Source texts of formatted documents
****

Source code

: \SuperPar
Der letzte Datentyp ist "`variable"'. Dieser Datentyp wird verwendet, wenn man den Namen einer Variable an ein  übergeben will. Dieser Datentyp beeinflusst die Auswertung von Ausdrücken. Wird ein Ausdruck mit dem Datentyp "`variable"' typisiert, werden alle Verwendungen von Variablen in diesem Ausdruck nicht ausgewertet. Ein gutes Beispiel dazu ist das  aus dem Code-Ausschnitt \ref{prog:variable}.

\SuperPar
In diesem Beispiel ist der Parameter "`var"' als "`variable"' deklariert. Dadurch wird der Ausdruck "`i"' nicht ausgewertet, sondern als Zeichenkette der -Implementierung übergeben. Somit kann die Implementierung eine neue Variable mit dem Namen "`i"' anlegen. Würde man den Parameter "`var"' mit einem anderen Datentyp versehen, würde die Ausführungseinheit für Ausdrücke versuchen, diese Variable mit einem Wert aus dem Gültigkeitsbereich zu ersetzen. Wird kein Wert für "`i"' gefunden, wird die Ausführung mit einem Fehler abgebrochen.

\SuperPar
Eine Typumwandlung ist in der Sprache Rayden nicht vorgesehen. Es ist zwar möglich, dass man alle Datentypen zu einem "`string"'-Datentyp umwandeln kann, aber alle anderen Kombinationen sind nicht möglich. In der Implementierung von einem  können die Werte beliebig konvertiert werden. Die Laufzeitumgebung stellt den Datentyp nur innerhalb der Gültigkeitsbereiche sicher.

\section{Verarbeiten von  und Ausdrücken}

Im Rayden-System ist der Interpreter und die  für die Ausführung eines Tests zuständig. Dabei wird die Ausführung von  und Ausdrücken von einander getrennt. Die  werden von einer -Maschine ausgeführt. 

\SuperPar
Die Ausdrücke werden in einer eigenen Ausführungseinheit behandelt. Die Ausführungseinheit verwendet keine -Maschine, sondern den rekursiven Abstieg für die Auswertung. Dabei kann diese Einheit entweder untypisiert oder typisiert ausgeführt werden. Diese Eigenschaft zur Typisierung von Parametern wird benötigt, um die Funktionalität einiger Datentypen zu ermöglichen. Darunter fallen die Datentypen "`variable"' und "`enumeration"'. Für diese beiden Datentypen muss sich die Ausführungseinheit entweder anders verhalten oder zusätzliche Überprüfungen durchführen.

****

## TASK BRIEF
Please tally the lines above that include the word "ausgewertet" and answer with the number by itself.

## EXPECTED ANSWER
2